## Available data
____________

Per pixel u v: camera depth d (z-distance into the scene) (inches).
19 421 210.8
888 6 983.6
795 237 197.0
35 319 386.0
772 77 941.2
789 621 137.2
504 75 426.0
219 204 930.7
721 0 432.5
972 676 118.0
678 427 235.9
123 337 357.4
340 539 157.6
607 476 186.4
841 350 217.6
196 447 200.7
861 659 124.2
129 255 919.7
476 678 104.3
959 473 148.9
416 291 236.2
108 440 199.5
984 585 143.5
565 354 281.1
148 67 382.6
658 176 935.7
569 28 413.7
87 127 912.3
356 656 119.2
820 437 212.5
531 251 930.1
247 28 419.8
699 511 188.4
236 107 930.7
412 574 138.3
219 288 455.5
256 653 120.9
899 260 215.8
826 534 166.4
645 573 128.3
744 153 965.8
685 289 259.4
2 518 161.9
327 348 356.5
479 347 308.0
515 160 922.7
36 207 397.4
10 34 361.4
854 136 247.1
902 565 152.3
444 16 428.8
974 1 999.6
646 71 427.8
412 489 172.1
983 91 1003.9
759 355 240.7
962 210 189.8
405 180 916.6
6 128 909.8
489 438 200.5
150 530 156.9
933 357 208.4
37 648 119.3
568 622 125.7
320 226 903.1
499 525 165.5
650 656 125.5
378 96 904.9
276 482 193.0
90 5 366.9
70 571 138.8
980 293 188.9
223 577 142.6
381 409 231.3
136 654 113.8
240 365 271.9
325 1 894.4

____________

## Task item
Write out only what runs from the line holding "499 525 165.5" through the last line of the records, exactly as shown.

## Worked solution
499 525 165.5
650 656 125.5
378 96 904.9
276 482 193.0
90 5 366.9
70 571 138.8
980 293 188.9
223 577 142.6
381 409 231.3
136 654 113.8
240 365 271.9
325 1 894.4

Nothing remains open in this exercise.